## WHAT YOU NEED TO DO
Change "HOTNEWS" to "LATEST NEWS" everywhere it occurs in the lines below, keeping everything else the same. Leave the pictures out of your answer.

## EXERCISE MATERIALS
- - - - -

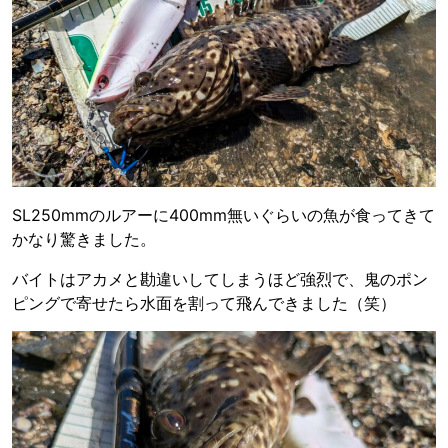
SL250mmのルアーに400mm無いぐらいの魚が食ってきて
かなり驚きました。
バイトはアカメと勘違いしてしまうほど強烈で、鬼のポン
ピングで寄せたら水面を割って飛んできました（笑）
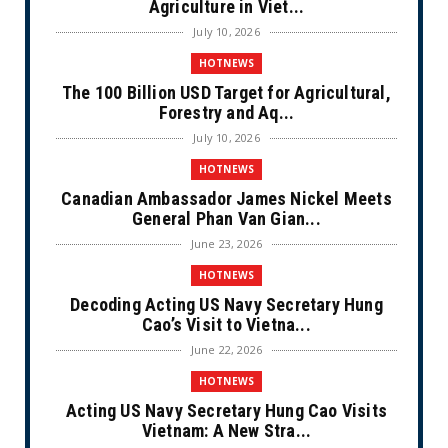
Agriculture in Viet...
July 10, 2026
HOTNEWS
The 100 Billion USD Target for Agricultural,
Forestry and Aq...
July 10, 2026
HOTNEWS
Canadian Ambassador James Nickel Meets
General Phan Van Gian...
June 23, 2026
HOTNEWS
Decoding Acting US Navy Secretary Hung
Cao’s Visit to Vietna...
June 22, 2026
HOTNEWS
Acting US Navy Secretary Hung Cao Visits
Vietnam: A New Stra...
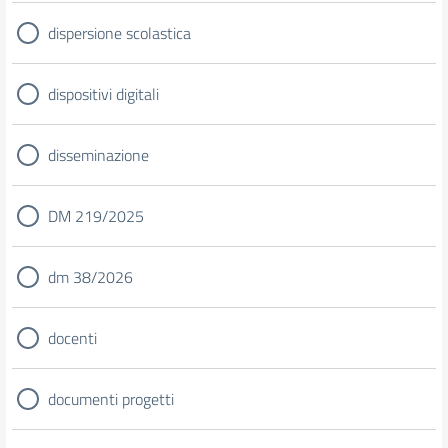
dispersione scolastica
dispositivi digitali
disseminazione
DM 219/2025
dm 38/2026
docenti
documenti progetti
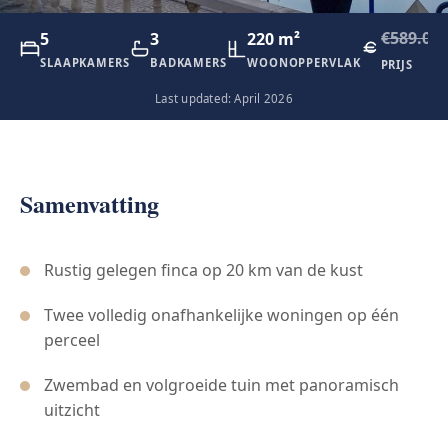
€589.00
5
3
220 m²
SLAAPKAMERS
BADKAMERS
WOONOPPERVLAK
PRIJS
Last updated: April 2026
Samenvatting
Rustig gelegen finca op 20 km van de kust
Twee volledig onafhankelijke woningen op één
perceel
Zwembad en volgroeide tuin met panoramisch
uitzicht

- - - - -

## EXERCISE RESPONSE
SL250mmのルアーに400mm無いぐらいの魚が食ってきて
かなり驚きました。
バイトはアカメと勘違いしてしまうほど強烈で、鬼のポン
ピングで寄せたら水面を割って飛んできました（笑）
Agriculture in Viet...
July 10, 2026
LATEST NEWS
The 100 Billion USD Target for Agricultural,
Forestry and Aq...
July 10, 2026
LATEST NEWS
Canadian Ambassador James Nickel Meets
General Phan Van Gian...
June 23, 2026
LATEST NEWS
Decoding Acting US Navy Secretary Hung
Cao’s Visit to Vietna...
June 22, 2026
LATEST NEWS
Acting US Navy Secretary Hung Cao Visits
Vietnam: A New Stra...
dispersione scolastica
dispositivi digitali
disseminazione
DM 219/2025
dm 38/2026
docenti
documenti progetti
€589.00
5
3
220 m²
SLAAPKAMERS
BADKAMERS
WOONOPPERVLAK
PRIJS
Last updated: April 2026
Samenvatting
Rustig gelegen finca op 20 km van de kust
Twee volledig onafhankelijke woningen op één
perceel
Zwembad en volgroeide tuin met panoramisch
uitzicht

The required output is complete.